Tapp made it clear he isn’t touting Vivitrol as the answer to the heroin epidemic.

“There’s no one magic bullet. I just don’t think there’s only one solution,” the judge said. “What we need are different arrows in the quiver.”

Vivitrol: A nonnarcotic pharmaceutical that blocks mu-opioid receptors so that opiates such as heroin or opioids will not provide any effect. Generally prescribed for patients who have had shorter-term heroin or opioid addiction. It is given by injection monthly.

Suboxone: A synthetic opiate that partially fills the brain’s mu-opioid receptors. It reduces cravings and prevents withdrawal symptoms. It also blocks euphoric effects of opiates such as heroin and opioids such as prescription painkillers. Generally used for individuals who’ve had shorter-term heroin or opioid addiction. It is prescribed by physicians and can be taken in a pill or dissolving film form.

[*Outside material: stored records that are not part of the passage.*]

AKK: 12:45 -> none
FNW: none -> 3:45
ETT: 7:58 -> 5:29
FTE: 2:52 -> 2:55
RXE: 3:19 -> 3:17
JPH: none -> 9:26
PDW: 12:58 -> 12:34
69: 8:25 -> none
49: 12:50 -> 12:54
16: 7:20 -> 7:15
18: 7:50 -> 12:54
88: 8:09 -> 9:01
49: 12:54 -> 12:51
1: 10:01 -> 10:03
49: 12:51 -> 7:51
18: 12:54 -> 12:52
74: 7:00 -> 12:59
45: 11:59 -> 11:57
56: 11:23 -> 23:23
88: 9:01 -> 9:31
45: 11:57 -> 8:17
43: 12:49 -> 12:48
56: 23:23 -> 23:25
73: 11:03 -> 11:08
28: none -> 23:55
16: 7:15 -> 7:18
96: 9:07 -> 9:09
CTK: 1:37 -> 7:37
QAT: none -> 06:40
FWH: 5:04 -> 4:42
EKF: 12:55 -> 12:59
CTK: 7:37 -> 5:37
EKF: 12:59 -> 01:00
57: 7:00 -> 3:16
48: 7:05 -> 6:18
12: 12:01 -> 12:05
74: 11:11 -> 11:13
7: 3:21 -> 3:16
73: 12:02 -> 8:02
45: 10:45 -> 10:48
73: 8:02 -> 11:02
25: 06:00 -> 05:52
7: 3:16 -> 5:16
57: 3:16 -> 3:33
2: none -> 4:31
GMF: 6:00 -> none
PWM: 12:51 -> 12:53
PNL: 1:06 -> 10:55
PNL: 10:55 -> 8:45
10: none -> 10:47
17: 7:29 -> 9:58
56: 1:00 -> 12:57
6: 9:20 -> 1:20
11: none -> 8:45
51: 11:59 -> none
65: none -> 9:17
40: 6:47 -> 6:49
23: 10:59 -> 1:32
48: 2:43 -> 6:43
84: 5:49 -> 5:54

Naloxone/Narcan: Naloxone is the generic form of Narcan, a drug that is injected or sprayed into the nostrils to revive people who have overdosed on heroin or opioids. It causes almost immediate withdrawal and restores normal breathing in the patient, reviving him or her.

Methadone: A synthetic opiate that completely fills the mu-opioid receptors in the brain. It reduces cravings and prevents withdrawal symptoms. It is regulated in the body to stabilize the patient so he or she functions well without euphoric effects. Generally used for individuals who’ve had long-term heroin or opioid addiction. It is provided in a highly structured and federally regulated clinic setting in a liquid form.